A question of legitimacy

While the conflict may be very different, the oral tactics employed by the government in Syria bear strong resemblance to that of the US: “The language of the Syrian state is the language of criminals and terrorists. The implication there is that not only are these [opposition] actors which do not have any legitimacy in the political sense but also actors to which you should not accord the status of combatants, of legitimate fighters. This has been a dimension of the polemical use of the concepts throughout different times in history.”

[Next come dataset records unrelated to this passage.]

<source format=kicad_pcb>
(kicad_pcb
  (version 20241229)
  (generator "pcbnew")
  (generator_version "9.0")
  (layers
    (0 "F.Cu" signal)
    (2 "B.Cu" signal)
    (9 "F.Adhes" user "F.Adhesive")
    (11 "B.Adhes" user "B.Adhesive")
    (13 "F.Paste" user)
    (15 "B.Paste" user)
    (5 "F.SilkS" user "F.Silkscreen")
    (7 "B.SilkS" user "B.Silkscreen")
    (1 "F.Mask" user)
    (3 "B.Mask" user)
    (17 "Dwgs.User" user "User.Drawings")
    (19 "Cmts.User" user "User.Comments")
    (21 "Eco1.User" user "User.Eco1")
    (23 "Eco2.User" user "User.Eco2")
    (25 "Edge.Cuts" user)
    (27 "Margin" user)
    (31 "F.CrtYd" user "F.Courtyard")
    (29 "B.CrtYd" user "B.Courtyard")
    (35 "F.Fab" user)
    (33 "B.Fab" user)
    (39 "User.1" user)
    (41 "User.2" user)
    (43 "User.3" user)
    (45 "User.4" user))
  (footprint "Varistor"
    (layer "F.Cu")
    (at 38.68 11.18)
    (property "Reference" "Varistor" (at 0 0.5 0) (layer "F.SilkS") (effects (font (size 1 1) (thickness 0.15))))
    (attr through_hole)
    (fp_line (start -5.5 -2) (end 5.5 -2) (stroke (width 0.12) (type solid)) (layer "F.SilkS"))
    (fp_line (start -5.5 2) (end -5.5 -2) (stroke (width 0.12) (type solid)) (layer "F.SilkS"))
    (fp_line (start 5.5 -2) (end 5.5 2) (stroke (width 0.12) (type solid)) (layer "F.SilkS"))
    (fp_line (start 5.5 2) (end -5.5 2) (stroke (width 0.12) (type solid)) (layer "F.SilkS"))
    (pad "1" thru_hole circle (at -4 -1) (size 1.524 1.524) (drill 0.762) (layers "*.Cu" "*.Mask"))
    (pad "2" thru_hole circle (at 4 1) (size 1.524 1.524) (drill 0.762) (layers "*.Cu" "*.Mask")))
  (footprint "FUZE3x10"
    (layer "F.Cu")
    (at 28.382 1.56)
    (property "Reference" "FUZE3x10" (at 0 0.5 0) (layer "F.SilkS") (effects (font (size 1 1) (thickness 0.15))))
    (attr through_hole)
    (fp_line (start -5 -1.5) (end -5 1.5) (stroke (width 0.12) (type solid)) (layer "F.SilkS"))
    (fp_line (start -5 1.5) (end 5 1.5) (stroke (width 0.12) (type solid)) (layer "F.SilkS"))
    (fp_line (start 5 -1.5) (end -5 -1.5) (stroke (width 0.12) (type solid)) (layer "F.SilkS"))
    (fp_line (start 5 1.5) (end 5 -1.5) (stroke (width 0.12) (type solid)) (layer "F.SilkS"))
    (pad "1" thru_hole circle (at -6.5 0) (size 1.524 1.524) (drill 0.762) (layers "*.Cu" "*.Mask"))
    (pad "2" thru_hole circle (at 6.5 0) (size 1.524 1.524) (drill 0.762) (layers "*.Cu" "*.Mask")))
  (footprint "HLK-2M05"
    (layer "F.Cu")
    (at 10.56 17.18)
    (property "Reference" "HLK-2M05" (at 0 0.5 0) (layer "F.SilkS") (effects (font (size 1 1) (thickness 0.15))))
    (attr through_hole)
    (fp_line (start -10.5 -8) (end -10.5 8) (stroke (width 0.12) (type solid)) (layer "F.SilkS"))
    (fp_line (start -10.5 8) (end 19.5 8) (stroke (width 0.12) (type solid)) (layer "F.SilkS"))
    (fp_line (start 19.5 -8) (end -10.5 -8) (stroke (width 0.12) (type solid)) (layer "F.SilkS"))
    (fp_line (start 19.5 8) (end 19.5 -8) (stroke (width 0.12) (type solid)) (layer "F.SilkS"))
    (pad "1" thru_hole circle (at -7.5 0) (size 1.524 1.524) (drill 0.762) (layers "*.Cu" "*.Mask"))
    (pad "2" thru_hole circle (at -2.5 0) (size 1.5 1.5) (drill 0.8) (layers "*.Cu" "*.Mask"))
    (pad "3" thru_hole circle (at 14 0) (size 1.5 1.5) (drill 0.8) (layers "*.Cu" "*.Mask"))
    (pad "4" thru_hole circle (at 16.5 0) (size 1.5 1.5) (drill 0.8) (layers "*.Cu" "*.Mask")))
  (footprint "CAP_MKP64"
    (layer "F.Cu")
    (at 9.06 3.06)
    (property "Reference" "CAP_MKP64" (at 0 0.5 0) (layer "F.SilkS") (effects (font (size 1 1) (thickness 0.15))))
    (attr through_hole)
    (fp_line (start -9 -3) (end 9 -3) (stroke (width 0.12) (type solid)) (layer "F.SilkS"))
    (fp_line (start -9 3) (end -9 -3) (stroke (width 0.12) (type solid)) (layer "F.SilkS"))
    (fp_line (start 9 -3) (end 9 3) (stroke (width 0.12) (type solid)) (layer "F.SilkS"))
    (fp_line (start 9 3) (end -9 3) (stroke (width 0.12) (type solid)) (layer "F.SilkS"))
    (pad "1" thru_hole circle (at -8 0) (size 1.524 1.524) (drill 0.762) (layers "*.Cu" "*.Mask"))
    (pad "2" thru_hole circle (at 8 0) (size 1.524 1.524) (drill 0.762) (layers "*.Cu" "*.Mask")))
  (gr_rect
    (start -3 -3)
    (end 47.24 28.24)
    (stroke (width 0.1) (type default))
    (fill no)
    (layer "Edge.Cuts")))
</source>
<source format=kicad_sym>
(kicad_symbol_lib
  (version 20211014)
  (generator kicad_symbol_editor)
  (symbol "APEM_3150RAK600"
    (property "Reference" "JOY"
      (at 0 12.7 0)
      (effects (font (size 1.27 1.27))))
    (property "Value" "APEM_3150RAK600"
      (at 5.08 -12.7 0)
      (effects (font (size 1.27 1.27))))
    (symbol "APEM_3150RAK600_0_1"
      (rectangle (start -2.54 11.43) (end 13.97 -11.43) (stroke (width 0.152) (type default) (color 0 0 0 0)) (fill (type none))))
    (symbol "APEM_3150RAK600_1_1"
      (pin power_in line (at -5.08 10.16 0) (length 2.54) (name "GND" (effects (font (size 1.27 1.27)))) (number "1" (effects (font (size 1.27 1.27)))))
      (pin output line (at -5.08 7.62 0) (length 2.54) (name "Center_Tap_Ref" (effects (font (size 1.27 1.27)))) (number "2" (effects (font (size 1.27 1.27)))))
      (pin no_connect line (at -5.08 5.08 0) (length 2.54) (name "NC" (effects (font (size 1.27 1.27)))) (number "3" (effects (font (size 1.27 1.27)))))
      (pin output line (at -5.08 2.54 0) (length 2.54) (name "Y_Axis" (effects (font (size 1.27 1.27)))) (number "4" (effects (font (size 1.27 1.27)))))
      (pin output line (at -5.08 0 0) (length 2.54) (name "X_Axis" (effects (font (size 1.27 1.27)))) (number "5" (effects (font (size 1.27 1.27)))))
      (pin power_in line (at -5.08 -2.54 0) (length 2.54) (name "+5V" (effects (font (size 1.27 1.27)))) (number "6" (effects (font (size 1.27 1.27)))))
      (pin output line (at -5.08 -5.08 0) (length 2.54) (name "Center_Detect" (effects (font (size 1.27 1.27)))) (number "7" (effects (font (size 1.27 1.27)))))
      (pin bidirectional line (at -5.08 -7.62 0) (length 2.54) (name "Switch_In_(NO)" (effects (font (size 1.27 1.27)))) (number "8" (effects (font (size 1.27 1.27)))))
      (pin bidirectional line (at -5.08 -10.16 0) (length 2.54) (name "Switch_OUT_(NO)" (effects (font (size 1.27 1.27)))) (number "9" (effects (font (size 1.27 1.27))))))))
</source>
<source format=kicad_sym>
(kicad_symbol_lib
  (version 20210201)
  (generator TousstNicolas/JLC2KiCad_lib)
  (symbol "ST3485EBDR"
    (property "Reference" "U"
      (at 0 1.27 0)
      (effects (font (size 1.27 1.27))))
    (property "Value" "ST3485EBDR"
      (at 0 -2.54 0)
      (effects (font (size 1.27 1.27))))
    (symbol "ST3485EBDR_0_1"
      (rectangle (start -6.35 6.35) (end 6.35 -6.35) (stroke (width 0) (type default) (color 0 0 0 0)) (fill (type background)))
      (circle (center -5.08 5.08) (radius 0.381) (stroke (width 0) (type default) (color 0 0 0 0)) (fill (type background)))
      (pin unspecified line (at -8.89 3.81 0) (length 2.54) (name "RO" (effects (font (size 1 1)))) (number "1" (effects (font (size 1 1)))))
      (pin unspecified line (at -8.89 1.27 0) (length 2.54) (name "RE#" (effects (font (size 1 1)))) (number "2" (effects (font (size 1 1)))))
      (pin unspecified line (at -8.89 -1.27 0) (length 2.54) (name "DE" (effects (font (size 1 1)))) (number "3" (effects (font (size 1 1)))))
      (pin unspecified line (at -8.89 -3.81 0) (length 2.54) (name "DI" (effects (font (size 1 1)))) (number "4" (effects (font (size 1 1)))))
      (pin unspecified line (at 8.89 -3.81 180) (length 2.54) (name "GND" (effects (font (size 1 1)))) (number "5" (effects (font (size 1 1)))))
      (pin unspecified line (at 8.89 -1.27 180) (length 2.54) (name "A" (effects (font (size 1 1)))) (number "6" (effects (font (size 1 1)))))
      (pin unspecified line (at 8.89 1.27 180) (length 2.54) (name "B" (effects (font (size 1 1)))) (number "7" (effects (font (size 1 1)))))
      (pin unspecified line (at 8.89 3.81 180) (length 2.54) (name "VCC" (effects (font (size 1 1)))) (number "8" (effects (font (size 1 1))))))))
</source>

However, whereas the EU has been quiet on the issue of US drones, last month the  EU’s High Representative for Foreign Affairs and Security Policy, Catherine Ashton, said the union was “absolutely united in that Assad has to go” following the 18-month crackdown on opposition groups.

While both governments have engaged in forms of asymmetric warfare and used the same rhetorical justifications, the political response has differed hugely. In neither instance has international humanitarian law intervened to great success, suggesting that the current legal framework is ill-equipped to deal with such new forms of warfare.

The seminar participants will evaluate these and other cases, including Spanish resistance to Napoleon and recent counterinsurgency operations in Afghanistan, in order to assess the adequacy of current regulation.

“It’s really about surveying the material and the arguments and trying to resolve how we should act as lawyers and as scholars in response to them,” he says. “How should we situate ourselves and how should we respond to some of these claims – should we be determined to promote certain perspectives towards our own governments, encouraging them to say one thing and not the other?”

To answer these questions the participants will go beyond the carefully-crafted political speeches to engage in the contemporary legal debate as events unfold.